La questione non si può trattare laicamente – non si può sottrarre ai vescovi il magistero religioso. Ma un’obiezione è ovvia: cos’è paganesimo? Questi vescovi sono gente un po’ strana, perché a questo punto anche la messa è pagana. E il battesimo, il sacerdozio – se non è paganesimo il sacerdozio... I riti hanno un senso oppure, se sono pagani, lo sono tutti. Si può pensare la processione per come la si vive – la vive chi non è vescovo o carabiniere: un modo di ritrovarsi e un momento di raccoglimento, sia pure passeggiando e cantando invece che in ginocchio. Si incontrano dappertutto, anche fuori dalle chiese, persone molto devote, sinceramente, per bisogno emotivo o per pietà, che si segnano alle edicole, portano fiori, si inginocchiano: come dirle pagane, cioè nemiche? per quale vangelo? le edicole non sono paganesimo, e le statue?
Questi vescovi però un problema pongono: la pensano come i Carabinieri. Meglio fuffa che niente. Prendere i mafiosi no, nell’atto che delinquono. Farli signori del mondo, e anche delle processioni (a quando le messe?) sì. Allineati e coperti.

Al Senato, al dibattito sulle dimissioni di Conte, il senatore 5 Stelle Nicola Morra, presidente della Commissione parlamentare Antimafia, rimprovera in questi termini Salvini per lostentazione di simboli religiosi: “In terra di Calabria ostentare il rosario, votarsi alla Madonna, dove c'è il santuario cui la ‘ndrangheta ha deciso di consegnarsi, significa mandare messaggi”. 
Assurdo, che Polsi, a questo si riferiva il senatore, il santuario con maggiore continuità di culto in Europa, sia della ‘ndrangheta. Lo dicono i Carabinieri - lo dicevano, ora non più – ma non è un buon motivo per crederci. Un presidente dell’antimafia poi - l’antropologia e la storia ne sanno (molto) di più. È uno dei modi con cui le antimafie fanno più bene che male alle mafie, rendendole soprannaturali o quasi, e le loro vittime dei cretini che cantano in processione.

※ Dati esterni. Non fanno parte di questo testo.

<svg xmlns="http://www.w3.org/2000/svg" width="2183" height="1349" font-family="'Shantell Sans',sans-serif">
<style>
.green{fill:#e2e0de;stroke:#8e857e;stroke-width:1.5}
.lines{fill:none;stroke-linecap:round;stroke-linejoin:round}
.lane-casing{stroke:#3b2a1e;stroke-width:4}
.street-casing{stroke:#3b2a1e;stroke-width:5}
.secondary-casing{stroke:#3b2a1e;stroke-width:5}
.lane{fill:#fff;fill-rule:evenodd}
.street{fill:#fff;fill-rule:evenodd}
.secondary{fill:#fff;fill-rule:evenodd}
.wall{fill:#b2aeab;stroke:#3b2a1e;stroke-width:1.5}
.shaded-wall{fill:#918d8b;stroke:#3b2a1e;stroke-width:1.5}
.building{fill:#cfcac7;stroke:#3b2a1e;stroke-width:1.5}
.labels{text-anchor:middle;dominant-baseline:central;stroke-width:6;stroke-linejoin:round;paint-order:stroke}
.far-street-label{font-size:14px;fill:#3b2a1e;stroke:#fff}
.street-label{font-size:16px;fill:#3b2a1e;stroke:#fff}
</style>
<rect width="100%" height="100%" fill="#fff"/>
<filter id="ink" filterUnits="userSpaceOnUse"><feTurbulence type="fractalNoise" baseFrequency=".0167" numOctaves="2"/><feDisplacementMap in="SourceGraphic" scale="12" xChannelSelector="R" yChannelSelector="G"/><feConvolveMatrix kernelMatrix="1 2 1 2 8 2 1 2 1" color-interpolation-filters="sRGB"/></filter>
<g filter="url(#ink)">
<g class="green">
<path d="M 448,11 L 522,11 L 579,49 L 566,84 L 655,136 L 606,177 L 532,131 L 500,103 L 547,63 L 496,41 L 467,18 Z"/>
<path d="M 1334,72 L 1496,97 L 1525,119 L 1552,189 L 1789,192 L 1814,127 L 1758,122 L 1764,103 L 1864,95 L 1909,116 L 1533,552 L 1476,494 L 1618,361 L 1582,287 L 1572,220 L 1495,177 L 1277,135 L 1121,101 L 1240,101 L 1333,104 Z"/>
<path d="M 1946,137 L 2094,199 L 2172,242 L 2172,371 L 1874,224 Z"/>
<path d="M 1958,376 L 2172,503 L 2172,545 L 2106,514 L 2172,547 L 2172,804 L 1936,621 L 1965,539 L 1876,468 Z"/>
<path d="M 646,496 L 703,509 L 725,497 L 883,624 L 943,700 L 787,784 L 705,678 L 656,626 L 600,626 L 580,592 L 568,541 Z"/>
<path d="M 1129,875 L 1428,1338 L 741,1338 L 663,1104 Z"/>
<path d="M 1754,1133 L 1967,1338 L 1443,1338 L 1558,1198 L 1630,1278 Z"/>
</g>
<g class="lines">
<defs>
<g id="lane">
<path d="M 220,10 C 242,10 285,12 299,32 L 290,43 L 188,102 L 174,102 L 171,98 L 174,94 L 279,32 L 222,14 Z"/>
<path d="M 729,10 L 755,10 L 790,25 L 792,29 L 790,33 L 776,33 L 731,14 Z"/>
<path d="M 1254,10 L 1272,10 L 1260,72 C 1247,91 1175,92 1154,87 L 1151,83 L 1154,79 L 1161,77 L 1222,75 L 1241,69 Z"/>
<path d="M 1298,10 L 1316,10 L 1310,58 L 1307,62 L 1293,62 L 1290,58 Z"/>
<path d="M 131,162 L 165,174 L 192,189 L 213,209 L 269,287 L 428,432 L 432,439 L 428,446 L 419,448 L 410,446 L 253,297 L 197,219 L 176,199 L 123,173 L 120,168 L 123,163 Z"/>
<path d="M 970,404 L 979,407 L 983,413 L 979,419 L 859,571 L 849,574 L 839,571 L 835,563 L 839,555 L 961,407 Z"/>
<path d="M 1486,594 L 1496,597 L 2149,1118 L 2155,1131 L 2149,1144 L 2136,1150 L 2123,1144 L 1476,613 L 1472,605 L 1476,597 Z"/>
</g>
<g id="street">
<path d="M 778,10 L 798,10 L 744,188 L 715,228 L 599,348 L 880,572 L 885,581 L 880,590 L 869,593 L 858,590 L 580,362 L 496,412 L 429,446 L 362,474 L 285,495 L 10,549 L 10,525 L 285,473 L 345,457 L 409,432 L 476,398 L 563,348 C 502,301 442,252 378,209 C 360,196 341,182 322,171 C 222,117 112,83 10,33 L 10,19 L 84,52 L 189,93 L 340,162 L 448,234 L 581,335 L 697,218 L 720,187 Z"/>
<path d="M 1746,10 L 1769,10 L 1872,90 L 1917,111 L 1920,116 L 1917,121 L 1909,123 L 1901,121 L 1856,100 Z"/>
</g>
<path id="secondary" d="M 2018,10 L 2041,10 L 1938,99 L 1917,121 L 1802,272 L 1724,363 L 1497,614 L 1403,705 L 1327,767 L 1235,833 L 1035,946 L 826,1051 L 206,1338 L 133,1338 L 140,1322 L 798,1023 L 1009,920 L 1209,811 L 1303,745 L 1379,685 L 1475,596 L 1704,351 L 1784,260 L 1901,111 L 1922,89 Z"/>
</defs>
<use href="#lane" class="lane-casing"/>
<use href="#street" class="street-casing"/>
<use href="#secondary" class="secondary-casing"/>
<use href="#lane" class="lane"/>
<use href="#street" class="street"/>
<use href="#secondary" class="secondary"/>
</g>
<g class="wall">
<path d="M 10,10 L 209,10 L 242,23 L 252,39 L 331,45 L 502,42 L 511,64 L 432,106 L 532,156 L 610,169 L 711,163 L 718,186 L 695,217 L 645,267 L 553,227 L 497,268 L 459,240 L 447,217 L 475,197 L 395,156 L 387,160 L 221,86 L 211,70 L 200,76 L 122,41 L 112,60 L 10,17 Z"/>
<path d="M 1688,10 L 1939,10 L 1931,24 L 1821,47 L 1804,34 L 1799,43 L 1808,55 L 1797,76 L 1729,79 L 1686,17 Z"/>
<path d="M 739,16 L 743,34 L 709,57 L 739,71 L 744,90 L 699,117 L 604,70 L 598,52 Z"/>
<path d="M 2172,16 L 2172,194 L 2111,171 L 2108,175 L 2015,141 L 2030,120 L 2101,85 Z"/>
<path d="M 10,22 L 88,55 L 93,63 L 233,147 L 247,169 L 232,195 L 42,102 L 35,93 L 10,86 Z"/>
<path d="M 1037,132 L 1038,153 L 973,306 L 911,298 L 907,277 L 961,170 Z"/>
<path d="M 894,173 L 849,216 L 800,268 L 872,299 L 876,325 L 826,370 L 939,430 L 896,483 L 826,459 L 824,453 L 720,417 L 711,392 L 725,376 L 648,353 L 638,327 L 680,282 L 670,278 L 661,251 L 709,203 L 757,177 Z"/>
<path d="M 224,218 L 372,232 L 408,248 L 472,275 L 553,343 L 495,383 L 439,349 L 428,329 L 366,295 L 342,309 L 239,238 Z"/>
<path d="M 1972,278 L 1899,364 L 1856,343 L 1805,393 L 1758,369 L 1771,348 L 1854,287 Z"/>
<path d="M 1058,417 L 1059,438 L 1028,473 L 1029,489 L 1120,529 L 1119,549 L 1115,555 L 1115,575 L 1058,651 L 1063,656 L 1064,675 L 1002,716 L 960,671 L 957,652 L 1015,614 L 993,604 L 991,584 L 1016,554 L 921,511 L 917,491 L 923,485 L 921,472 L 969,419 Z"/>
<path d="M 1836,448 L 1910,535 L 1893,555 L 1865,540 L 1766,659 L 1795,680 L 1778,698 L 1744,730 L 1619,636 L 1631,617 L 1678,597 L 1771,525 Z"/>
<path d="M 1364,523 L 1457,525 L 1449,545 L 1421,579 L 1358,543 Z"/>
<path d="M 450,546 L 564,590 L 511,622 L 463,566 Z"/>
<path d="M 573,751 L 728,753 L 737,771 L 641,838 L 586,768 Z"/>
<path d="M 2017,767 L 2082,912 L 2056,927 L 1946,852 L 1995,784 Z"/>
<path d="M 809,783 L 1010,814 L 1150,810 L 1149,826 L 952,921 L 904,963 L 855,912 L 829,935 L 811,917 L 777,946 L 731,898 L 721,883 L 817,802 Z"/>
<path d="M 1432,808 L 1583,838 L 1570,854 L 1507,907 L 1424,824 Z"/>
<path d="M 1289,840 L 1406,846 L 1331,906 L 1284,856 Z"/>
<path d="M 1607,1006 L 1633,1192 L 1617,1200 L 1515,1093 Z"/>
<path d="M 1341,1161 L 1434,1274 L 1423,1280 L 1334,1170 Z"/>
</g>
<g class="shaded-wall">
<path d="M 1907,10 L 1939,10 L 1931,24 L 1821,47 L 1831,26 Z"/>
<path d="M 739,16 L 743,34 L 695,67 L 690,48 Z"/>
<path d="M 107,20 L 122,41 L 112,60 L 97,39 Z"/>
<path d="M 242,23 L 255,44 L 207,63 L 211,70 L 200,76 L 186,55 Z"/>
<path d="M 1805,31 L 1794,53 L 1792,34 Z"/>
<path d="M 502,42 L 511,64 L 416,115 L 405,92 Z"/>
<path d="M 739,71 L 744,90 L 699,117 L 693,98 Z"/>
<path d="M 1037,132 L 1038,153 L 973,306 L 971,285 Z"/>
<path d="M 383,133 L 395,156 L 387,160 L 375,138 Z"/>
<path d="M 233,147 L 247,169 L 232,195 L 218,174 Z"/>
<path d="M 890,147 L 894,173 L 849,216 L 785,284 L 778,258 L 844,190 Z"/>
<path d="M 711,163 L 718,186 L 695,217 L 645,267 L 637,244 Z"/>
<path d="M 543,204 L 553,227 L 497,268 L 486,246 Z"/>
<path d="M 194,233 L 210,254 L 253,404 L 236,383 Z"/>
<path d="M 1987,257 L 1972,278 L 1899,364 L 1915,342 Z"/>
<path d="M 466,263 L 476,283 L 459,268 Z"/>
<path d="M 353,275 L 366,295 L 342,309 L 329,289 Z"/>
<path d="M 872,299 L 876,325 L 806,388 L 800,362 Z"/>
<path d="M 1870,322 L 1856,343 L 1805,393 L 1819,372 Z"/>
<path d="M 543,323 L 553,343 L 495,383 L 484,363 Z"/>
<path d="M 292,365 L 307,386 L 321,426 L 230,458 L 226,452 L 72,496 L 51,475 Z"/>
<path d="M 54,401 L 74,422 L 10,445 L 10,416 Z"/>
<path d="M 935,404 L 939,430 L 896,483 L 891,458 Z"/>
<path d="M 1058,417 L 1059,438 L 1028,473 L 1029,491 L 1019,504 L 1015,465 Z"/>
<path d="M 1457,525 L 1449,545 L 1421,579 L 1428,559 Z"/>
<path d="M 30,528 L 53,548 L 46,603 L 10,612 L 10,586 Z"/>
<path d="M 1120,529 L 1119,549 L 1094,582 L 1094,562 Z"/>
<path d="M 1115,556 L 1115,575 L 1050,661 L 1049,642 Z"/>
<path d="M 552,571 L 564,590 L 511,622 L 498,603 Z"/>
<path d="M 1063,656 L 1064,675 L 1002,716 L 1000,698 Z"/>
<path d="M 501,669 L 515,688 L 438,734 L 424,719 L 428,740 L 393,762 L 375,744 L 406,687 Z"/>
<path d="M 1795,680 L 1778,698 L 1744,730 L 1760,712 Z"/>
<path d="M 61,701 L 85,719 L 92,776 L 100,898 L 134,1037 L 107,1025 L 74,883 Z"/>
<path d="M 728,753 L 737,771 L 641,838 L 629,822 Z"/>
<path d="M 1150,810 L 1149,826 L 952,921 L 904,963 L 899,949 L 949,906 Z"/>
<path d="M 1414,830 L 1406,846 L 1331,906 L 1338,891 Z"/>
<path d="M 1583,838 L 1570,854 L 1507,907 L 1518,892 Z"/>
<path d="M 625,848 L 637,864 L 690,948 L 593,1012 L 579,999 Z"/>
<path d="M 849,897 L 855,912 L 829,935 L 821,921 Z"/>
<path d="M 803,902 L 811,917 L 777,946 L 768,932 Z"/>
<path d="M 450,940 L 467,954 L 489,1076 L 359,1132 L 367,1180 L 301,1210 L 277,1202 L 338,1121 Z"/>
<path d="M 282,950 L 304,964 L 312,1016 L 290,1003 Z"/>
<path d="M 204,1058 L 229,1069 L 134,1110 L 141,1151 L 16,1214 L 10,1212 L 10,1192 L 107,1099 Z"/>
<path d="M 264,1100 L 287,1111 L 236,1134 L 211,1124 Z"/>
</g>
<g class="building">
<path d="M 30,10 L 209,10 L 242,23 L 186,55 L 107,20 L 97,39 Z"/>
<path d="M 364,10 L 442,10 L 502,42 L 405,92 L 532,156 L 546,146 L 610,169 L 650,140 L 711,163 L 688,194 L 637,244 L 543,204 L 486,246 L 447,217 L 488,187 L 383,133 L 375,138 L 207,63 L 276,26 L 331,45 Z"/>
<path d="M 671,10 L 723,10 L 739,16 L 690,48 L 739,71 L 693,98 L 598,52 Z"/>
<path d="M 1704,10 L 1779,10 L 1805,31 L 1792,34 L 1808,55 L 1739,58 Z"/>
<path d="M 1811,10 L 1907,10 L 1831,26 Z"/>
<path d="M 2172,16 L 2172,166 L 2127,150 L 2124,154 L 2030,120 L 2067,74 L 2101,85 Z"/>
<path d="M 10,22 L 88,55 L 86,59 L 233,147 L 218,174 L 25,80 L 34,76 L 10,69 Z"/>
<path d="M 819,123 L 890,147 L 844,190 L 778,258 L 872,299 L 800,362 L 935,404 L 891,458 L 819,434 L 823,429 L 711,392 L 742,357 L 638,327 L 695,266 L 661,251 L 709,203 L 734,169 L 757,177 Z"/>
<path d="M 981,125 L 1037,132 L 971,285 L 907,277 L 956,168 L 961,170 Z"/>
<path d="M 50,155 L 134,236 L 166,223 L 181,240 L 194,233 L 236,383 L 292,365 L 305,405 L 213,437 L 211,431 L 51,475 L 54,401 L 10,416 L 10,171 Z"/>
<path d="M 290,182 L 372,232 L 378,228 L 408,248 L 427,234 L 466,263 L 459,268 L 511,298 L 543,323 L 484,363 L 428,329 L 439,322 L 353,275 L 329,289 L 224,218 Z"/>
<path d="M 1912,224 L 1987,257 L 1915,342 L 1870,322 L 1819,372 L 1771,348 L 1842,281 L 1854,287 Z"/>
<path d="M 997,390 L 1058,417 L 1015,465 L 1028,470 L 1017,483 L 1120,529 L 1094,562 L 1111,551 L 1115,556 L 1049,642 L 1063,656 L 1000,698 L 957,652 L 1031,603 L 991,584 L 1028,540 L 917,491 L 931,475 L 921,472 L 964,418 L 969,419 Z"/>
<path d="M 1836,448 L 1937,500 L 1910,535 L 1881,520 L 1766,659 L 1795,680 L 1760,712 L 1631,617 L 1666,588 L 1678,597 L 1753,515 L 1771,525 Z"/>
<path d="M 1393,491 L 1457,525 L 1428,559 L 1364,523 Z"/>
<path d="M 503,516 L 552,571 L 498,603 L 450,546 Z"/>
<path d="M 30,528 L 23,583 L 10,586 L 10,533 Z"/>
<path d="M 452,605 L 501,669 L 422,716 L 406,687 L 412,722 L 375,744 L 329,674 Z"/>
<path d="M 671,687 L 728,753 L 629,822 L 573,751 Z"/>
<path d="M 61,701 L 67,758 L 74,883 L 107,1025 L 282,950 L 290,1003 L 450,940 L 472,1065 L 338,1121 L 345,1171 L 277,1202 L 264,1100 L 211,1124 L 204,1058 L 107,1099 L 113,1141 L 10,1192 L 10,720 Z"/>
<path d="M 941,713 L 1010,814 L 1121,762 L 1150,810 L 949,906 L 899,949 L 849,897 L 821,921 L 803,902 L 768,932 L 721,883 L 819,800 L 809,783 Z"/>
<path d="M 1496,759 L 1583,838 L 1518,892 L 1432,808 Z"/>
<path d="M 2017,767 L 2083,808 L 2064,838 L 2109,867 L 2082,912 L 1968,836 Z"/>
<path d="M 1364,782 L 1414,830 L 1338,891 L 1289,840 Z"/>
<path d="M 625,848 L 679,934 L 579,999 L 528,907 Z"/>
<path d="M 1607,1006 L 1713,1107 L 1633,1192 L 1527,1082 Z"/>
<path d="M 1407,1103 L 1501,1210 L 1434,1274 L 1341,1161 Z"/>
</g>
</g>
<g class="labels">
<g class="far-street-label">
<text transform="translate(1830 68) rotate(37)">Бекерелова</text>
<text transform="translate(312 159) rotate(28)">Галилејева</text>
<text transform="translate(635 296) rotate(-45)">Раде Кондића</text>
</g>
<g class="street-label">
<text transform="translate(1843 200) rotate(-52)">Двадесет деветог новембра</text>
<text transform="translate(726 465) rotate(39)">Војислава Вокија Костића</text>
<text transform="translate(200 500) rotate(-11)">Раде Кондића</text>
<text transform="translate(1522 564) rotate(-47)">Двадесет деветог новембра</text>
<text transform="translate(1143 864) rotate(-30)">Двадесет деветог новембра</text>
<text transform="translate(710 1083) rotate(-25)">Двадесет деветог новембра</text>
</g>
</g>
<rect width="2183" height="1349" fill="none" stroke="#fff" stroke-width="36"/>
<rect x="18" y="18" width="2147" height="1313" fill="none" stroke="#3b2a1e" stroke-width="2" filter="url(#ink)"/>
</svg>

Ma Morra, come si vede, è in buona compagnia.

Il Sud buono è al Nord
Di ritorno dalla Polonia, dove è stato nel 2014 sulle tracce degli italiani austro-ungarici morti nella guerra del ’14-’18 in Galizia, Paolo Rumiz lascia “il sole” per trovare in Italia “freddo, miseria, marciume di nubi” - “Come cavalli che dormono in piedi”, 151: “Il mondo sembrava capovolto per imperscrutabili motivi, il Mediterraneo era emigrato a nord e il Baltico era sceso a sud”.
La geografia è mobile. È anch’essa mentale, psicologica. Alla Polonia evidentemente, seppure verso i Carpazi, riesce di essere solare e cristallina, l’Adriatico è invece grigiore, il Sud non riesce ad avere lo stimolo produttivo, creativo, del Nord.
Di ritorno dalla Polonia, a Rumiz vengono rubati sul Freccarossa Napoli-Roma in prima classe gli appunti del viaggio in Galizia: “Rubati. Tutti. Collezione completa, impacchettata con un elastico giallo”. Per essersi assopito pochi minuti, dopo essersi assicurato che lo zainetto fosse sul vano portabagagli sopra la sua testa: “Dentro c’erano il computer, le chiavi di casa, e due mappe di viaggio fatte a mano, costate mesi di alvoro. Ma soprattutto le note, preziosissime, del viaggio in Polonia”. Un furto consueto, scopre quando infine scova alla stazione Termini il remoto ufficio della Polfer per la denuncia. Senza che la polizia faccia nulla per prevenirlo. O Trenitalia: “Nella valanga di prescrizioni e avvertimenti inutili che ti sono inflitti da Trenitalia, non c’è un «fate attenzione ai vostri bagagli»”.
Verrebbe da dire che il borseggio fa parte del Napoli-Roma, dell’offerta Trenitalia. Ma è solo l’abitudine al sopruso. Si dice degli arabi che sono apatici e rasseganti. E delle polizie italiane?
Mentre fa la denuncia allo stanco agente di Polizia, a Rumiz viene in mente l’attraversamento dei Carpazi “di notte, su un vecchio treno malfamato di emigranti e zingari – un treno così povero che aveva il nomignolo di «Foame», cioè fame – senza essere rapinato, e anzi, con una compagnia di donne, adulti e bambini che protessero il mio sonno e condivisero il cibo con me”.